- What is being asked: Pick out each line in the records below that contains the string "azim", and copy those lines.

- Dataset rows:
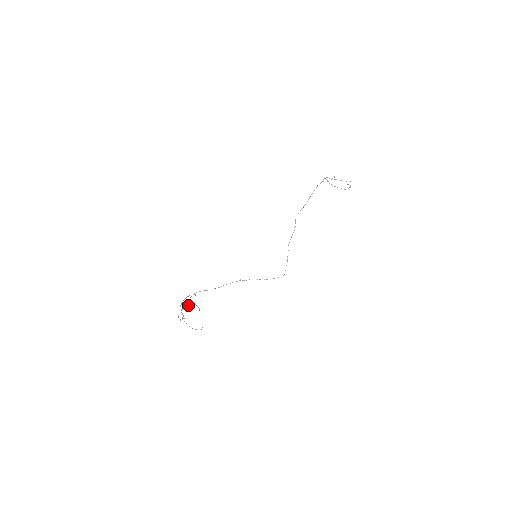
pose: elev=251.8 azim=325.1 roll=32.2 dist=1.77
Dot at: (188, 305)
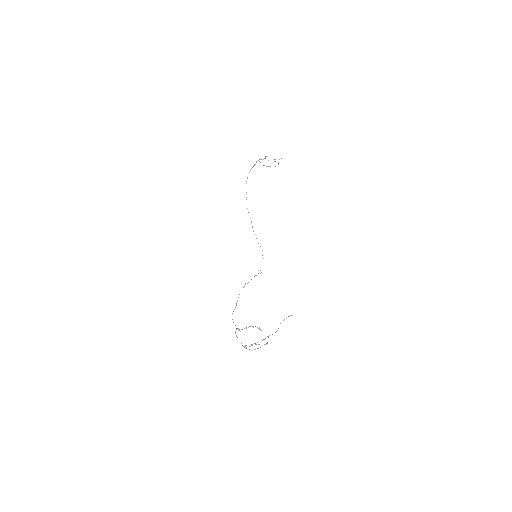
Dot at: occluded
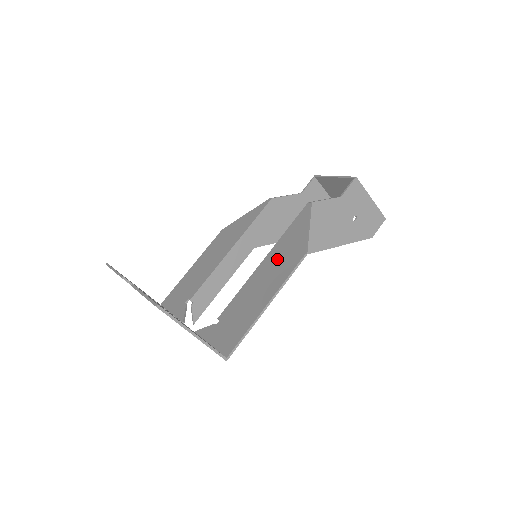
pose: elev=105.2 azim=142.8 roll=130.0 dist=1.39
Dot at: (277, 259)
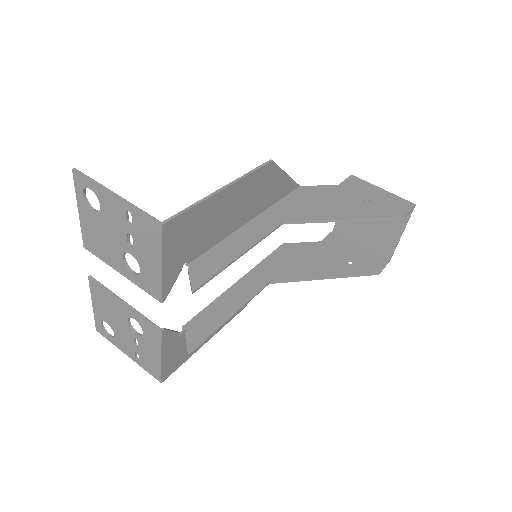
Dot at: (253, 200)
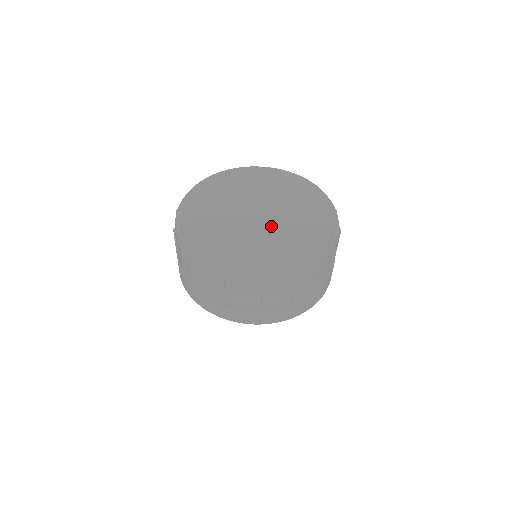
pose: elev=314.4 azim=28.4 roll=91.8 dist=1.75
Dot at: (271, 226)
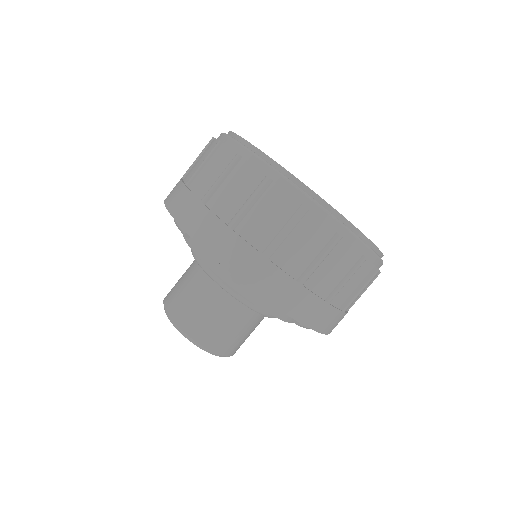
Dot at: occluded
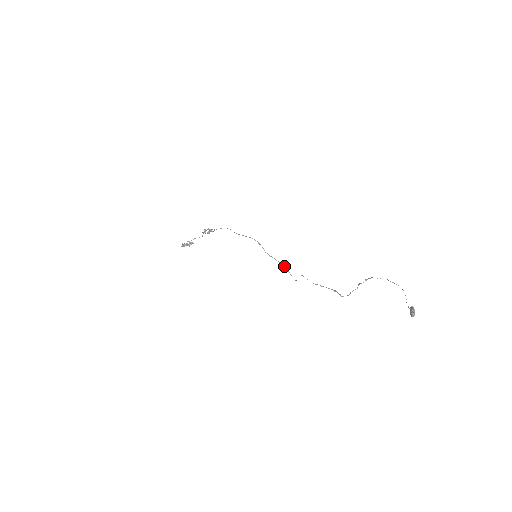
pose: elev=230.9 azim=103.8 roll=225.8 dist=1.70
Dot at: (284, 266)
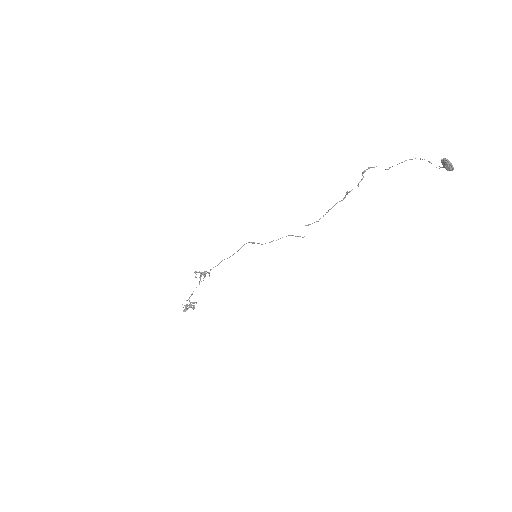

- Result of the exercise:
pose: elev=251.8 azim=325.1 roll=32.2 dist=1.77
pose: elev=105.2 azim=142.8 roll=130.0 dist=1.39
pose: elev=314.4 azim=28.4 roll=91.8 dist=1.75
pose: elev=230.9 azim=103.8 roll=225.8 dist=1.70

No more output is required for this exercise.